» **WHAT THIS TASK INVOLVES**: Copy nothing but the lines below running from the line containing "关于为什么低，网络上有两种说法，我们一条条看过去。" through the line containing "但是你不得不承认，因为他们处在产业链的上游，发达国家的整体收入更高，福利更好。", both end lines included.

..........

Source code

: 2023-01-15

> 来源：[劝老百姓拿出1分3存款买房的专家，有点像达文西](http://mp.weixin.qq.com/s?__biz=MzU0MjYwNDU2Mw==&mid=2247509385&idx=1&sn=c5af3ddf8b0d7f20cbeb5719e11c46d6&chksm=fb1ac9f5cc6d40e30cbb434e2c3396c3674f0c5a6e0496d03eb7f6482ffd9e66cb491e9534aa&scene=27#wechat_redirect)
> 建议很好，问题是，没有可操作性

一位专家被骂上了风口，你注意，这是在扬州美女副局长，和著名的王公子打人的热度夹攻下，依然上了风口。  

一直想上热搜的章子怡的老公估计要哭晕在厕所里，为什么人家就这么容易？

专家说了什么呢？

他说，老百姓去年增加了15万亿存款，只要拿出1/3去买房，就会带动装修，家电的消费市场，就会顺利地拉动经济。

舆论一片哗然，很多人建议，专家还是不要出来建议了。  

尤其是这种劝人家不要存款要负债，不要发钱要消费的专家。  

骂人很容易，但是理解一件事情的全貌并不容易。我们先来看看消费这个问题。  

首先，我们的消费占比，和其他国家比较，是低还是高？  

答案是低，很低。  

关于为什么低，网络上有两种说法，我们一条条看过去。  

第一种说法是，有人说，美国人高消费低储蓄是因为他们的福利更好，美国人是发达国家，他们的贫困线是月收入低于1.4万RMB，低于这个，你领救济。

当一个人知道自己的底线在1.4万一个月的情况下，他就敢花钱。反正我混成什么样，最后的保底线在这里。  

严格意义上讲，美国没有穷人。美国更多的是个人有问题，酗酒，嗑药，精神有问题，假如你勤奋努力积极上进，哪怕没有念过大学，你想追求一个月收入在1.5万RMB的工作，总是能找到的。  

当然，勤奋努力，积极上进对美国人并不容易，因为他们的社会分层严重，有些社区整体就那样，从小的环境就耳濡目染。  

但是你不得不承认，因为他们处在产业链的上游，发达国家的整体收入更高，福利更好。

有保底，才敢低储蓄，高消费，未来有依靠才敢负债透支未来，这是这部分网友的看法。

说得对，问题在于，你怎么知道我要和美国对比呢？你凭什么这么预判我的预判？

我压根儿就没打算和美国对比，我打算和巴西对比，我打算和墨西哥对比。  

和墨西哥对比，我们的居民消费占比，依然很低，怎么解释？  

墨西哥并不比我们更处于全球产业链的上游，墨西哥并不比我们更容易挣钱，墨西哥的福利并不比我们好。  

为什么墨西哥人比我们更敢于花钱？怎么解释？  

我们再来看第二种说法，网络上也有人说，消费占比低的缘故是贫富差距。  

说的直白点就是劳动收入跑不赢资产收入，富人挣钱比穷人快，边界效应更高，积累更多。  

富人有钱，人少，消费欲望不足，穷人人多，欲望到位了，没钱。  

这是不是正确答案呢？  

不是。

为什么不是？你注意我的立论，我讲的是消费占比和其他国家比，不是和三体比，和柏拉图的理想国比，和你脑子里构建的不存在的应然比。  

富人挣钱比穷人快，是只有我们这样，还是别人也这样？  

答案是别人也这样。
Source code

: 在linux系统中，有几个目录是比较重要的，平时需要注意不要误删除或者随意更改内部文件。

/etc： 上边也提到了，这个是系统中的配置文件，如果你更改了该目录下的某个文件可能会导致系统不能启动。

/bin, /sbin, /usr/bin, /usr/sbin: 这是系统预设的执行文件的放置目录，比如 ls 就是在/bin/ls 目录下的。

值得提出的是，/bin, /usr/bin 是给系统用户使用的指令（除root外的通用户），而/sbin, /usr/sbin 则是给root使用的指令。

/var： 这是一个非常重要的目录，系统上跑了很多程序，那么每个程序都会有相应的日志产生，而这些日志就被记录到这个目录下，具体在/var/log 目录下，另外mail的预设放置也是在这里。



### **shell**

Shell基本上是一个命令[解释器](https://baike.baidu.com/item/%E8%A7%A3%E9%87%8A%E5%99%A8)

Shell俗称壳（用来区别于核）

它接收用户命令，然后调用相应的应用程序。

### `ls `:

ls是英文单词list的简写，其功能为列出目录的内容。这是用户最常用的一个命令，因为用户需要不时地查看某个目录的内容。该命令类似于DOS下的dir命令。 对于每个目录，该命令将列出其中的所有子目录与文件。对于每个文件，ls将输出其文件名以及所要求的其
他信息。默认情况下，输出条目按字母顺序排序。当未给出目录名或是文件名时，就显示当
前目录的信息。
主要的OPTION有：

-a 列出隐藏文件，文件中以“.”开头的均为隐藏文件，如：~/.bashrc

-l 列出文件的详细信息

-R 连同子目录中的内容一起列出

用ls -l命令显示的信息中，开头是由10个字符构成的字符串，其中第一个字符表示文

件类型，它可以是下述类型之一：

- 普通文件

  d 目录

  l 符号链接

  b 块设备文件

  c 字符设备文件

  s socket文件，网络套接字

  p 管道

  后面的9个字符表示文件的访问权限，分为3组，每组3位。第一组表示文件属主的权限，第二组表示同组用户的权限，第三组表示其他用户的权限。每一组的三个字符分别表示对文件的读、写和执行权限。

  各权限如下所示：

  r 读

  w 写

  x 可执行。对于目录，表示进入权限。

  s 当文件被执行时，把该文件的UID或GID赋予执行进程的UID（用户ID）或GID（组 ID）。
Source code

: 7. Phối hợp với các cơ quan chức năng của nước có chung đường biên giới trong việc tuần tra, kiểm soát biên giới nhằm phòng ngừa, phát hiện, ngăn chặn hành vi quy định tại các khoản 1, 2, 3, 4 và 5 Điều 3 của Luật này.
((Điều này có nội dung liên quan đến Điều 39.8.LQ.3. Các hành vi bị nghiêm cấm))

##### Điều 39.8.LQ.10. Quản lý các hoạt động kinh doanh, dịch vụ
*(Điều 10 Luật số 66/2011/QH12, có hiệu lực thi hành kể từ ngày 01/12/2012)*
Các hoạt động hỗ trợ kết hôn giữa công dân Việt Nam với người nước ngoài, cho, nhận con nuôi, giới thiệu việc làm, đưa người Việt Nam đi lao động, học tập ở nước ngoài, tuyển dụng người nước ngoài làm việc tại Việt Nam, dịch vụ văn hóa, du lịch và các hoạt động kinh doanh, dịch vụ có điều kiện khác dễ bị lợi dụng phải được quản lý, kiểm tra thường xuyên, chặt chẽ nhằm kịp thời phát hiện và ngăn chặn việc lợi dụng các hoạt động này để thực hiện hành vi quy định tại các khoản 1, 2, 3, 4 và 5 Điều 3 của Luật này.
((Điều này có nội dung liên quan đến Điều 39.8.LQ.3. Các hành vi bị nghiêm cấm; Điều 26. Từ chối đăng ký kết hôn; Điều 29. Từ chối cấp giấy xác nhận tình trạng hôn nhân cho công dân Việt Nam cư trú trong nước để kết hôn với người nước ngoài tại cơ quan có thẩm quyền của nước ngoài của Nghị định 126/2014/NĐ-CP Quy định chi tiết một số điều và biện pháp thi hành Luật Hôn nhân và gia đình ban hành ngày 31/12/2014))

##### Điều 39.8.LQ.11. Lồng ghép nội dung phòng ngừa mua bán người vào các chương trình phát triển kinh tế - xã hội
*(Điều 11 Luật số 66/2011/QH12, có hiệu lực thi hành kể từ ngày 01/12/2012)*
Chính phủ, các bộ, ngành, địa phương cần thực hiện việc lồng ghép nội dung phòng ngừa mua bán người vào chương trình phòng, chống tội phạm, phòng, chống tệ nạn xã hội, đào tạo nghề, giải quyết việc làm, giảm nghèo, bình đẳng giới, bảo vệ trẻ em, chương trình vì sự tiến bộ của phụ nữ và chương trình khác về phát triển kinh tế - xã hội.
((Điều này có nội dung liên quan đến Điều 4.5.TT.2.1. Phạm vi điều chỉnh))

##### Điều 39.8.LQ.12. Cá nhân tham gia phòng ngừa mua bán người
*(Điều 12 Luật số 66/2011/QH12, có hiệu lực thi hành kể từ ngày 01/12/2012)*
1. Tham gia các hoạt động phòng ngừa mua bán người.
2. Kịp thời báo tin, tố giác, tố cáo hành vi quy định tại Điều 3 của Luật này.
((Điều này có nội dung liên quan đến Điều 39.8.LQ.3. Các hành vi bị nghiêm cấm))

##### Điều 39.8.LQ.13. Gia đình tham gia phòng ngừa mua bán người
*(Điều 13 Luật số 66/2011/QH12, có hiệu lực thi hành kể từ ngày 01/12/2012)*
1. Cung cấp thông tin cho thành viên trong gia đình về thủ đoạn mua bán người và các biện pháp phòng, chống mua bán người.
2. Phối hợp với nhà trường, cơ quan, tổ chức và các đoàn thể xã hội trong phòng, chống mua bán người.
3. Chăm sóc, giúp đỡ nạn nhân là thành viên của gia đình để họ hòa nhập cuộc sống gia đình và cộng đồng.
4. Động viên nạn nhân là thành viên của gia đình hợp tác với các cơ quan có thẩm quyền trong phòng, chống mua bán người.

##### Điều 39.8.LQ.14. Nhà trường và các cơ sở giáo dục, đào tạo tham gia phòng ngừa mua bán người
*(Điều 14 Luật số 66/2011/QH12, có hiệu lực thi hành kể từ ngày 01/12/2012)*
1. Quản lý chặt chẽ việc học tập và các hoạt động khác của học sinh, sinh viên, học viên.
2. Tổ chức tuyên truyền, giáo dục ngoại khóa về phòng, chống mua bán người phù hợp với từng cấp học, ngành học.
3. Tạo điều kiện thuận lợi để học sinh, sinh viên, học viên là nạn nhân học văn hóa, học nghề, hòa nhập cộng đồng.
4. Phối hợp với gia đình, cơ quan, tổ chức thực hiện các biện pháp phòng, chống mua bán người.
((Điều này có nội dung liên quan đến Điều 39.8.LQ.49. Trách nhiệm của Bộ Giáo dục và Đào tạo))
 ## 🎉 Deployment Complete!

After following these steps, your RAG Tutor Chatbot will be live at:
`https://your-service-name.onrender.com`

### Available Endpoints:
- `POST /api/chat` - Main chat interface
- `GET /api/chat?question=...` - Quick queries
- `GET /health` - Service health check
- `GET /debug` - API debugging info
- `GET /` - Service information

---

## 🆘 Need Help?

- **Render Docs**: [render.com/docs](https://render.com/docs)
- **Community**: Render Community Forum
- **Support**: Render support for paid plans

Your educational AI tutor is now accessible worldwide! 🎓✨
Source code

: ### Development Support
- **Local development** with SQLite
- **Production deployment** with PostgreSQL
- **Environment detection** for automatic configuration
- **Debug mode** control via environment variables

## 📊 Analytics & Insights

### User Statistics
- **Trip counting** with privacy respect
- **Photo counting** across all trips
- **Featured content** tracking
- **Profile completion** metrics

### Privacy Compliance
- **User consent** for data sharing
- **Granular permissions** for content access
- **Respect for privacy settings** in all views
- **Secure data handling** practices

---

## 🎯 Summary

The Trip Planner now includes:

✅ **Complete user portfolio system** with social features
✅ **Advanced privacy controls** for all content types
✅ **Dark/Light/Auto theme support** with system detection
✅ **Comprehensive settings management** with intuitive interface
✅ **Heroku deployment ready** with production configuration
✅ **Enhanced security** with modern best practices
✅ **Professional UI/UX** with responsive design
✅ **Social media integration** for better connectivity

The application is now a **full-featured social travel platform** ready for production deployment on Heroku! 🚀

..........

» **TASK RESPONSE**:
关于为什么低，网络上有两种说法，我们一条条看过去。  

第一种说法是，有人说，美国人高消费低储蓄是因为他们的福利更好，美国人是发达国家，他们的贫困线是月收入低于1.4万RMB，低于这个，你领救济。

当一个人知道自己的底线在1.4万一个月的情况下，他就敢花钱。反正我混成什么样，最后的保底线在这里。  

严格意义上讲，美国没有穷人。美国更多的是个人有问题，酗酒，嗑药，精神有问题，假如你勤奋努力积极上进，哪怕没有念过大学，你想追求一个月收入在1.5万RMB的工作，总是能找到的。  

当然，勤奋努力，积极上进对美国人并不容易，因为他们的社会分层严重，有些社区整体就那样，从小的环境就耳濡目染。  

但是你不得不承认，因为他们处在产业链的上游，发达国家的整体收入更高，福利更好。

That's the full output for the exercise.